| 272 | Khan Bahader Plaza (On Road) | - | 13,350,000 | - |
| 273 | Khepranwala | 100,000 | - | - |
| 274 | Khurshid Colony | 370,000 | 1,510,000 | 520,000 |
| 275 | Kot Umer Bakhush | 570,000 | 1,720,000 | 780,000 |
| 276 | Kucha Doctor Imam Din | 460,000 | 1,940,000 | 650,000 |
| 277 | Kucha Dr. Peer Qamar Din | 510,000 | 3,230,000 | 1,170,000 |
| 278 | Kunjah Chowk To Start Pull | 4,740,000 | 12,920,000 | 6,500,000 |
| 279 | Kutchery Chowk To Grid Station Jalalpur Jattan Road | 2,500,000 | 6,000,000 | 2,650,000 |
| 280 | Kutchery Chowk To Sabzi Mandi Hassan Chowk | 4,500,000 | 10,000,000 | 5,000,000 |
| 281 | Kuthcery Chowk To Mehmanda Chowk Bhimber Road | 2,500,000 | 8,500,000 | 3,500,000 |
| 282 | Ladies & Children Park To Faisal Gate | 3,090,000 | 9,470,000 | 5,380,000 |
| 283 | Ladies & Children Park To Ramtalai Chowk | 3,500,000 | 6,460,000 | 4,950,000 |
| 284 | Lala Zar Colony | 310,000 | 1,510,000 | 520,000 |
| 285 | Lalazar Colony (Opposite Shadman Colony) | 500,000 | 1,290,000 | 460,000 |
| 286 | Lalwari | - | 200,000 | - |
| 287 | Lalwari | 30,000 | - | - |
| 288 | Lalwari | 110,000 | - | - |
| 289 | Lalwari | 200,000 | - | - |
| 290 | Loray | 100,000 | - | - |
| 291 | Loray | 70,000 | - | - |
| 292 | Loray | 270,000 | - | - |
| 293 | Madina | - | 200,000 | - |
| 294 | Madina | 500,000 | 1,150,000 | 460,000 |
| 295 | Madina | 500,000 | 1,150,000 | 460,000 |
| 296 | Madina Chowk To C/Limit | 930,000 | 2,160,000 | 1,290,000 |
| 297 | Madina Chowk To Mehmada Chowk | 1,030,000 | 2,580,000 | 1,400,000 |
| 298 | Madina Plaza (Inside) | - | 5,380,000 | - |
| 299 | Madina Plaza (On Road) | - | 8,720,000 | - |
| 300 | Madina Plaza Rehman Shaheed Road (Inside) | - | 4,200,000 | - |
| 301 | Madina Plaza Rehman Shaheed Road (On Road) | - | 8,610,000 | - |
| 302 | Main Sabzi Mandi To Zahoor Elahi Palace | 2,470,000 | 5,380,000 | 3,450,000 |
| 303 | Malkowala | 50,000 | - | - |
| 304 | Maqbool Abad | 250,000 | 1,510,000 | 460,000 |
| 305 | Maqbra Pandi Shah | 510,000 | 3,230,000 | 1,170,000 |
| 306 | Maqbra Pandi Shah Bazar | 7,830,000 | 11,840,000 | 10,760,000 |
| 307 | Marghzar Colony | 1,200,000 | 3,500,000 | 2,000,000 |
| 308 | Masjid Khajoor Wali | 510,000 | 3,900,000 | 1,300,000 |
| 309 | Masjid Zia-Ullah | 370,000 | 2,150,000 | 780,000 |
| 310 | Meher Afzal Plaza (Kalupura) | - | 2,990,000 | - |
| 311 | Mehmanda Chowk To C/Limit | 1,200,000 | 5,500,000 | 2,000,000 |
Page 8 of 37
+ + +
• Work to be completed
Each line from the start of the listing above through the line containing "Din | 510,000 | 3,230,000 | 1,170,000 |" should be copied exactly, please, with no other lines added.

• Problem solution
| 272 | Khan Bahader Plaza (On Road) | - | 13,350,000 | - |
| 273 | Khepranwala | 100,000 | - | - |
| 274 | Khurshid Colony | 370,000 | 1,510,000 | 520,000 |
| 275 | Kot Umer Bakhush | 570,000 | 1,720,000 | 780,000 |
| 276 | Kucha Doctor Imam Din | 460,000 | 1,940,000 | 650,000 |
| 277 | Kucha Dr. Peer Qamar Din | 510,000 | 3,230,000 | 1,170,000 |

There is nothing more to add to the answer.